:: JOB ::
Resume the tutorial below on counting people with YOLO and OpenCV, picking up right after its final line.

:: EXTRACTED TEXT ::
+ + +

The main part, inside the while loop we will integrate everything, first, we will read the video feed and then based on the video we will draw a reference line on the frame so that we can keep the up and down count with respect to that line. We need to break the execution if it reaches the end of the video. Inside the loop create a blob from the frame, set the input, and use preprocess function to remove bounding boxes with very low confidence and then write the frame one by one and then display.

while cv2.waitKey(1) < 0:
    
    # get frame from the video
    hasFrame, frame = cap.read()
    frameHeight = frame.shape[0]
    frameWidth = frame.shape[1]
    cv2.line(frame, (0, frameHeight // 2), (frameWidth, frameHeight // 2), (0, 255, 255), 2)
    
    # Stop the program if reached end of video
    if not hasFrame:
        print("Done processing !!!")
        print("Output file is stored as ", outputFile)
        cv2.waitKey(3000)
        # Release device
        cap.release()
        break
    # Create a 4D blob from a frame.
    blob = cv2.dnn.blobFromImage(frame, 1/255, (inpWidth, inpHeight), [0,0,0], 1, crop=False)
    # Sets the input to the network
    net.setInput(blob)
    # Runs the forward pass to get output of the output layers
    outs = net.forward(getOutputsNames(net))
    # Remove the bounding boxes with low confidence
    postprocess(frame, outs)
    # Put efficiency information. The function getPerfProfile returns the overall time for inference(t) and the timings for each of the layers(in layersTimes)
    t, _ = net.getPerfProfile()
    label = 'Inference time: %.2f ms' % (t * 1000.0 / cv2.getTickFrequency())
    cv2.putText(frame, label, (0, 15), cv2.FONT_HERSHEY_SIMPLEX, 0.5, (0, 0, 255))
    # Write the frame with the detection boxes
    vid_writer.write(frame.astype(np.uint8))
    cv2.imshow(winName, frame)

After all these steps the project directory looks like this.

deep learning People Counting and Tracking

The entire code snippet for detection is given below.

import cv2
import argparse
import sys
import numpy as np
import os.path
import math
from utils.centroidtracker import CentroidTracker
from utils.object_trackable import TrackableObject

# Initialize the parameters
confThreshold = 0.6  #Confidence threshold
nmsThreshold = 0.4   #Non-maximum suppression threshold
inpWidth = 416       #Width of network's input image
inpHeight = 416      #Height of network's input image

parser = argparse.ArgumentParser(description='Object Detection using YOLO in OPENCV')

+ + +

:: DATASET ENTRIES ::
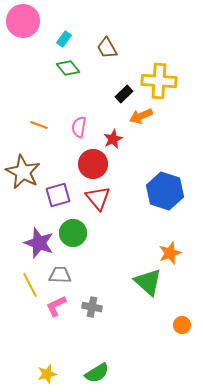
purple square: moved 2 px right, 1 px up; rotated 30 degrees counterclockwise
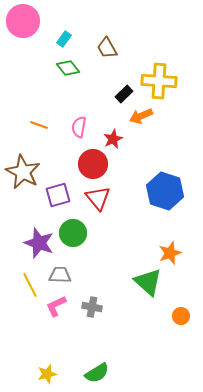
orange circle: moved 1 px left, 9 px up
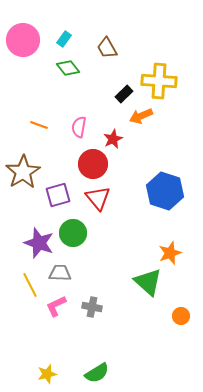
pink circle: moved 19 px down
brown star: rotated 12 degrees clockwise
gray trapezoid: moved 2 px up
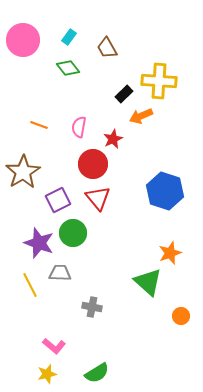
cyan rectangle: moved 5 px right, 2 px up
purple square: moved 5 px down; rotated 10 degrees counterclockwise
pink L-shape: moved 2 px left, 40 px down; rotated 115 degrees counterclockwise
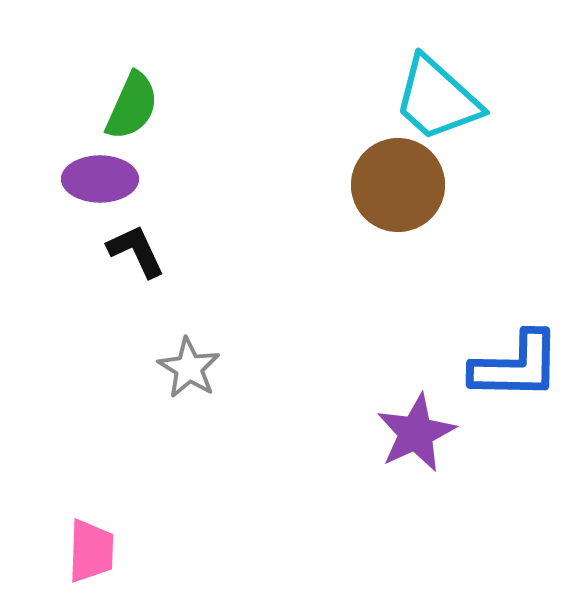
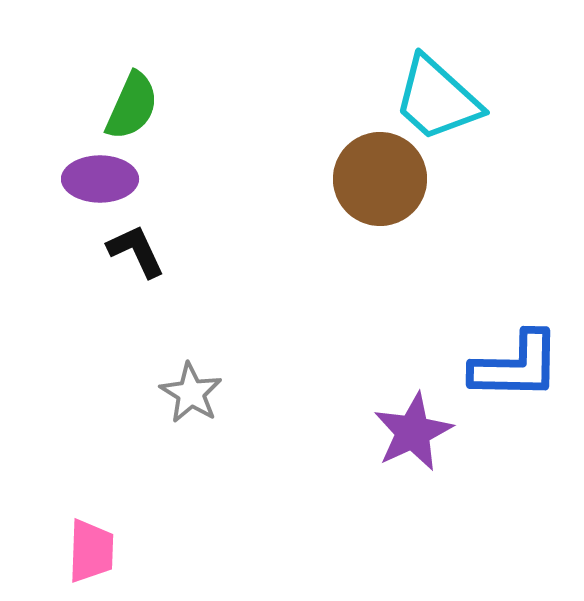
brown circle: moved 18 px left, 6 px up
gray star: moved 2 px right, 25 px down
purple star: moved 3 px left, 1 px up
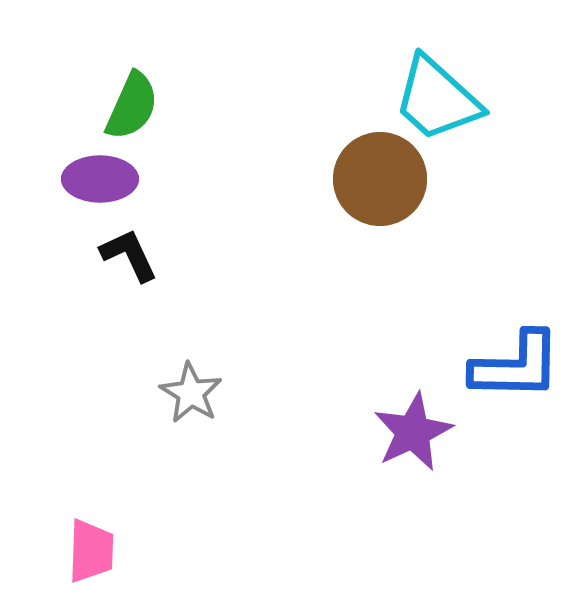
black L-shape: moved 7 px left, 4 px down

+ + +

:: THE ANSWER ::
parser.add_argument('--video', help='Path to video file.')
args = parser.parse_args()
        
# Load names of classes
classesFile = "coco.names";
classes = None
with open(classesFile, 'rt') as f:
    classes = f.read().rstrip('n').split('n')

# Give the configuration and weight files for the model and load the network using them.
modelConfiguration = "yolov3.cfg";
modelWeights = "yolov3.weights";

# load our serialized model from disk
print("[INFO] loading model...")
net = cv2.dnn.readNetFromDarknet(modelConfiguration, modelWeights)
net.setPreferableBackend(cv2.dnn.DNN_BACKEND_OPENCV)
net.setPreferableTarget(cv2.dnn.DNN_TARGET_OPENCL)

# initialize the video writer
writer = None
 
# initialize the frame dimensions (we'll set them as soon as we read
# the first frame from the video)
W = None
H = None
 
# instantiate our centroid tracker, then initialize a list to store
# each of our dlib correlation trackers, followed by a dictionary to
# map each unique object ID to a TrackableObject
ct = CentroidTracker(maxDisappeared=40, maxDistance=50)
trackers = []
trackableObjects = {}
 
# initialize the total number of frames processed thus far, along
# with the total number of objects that have moved either up or down
totalDown = 0
totalUp = 0

# Get the names of the output layers
def getOutputsNames(net):
    # Get the names of all the layers in the network
    layersNames = net.getLayerNames()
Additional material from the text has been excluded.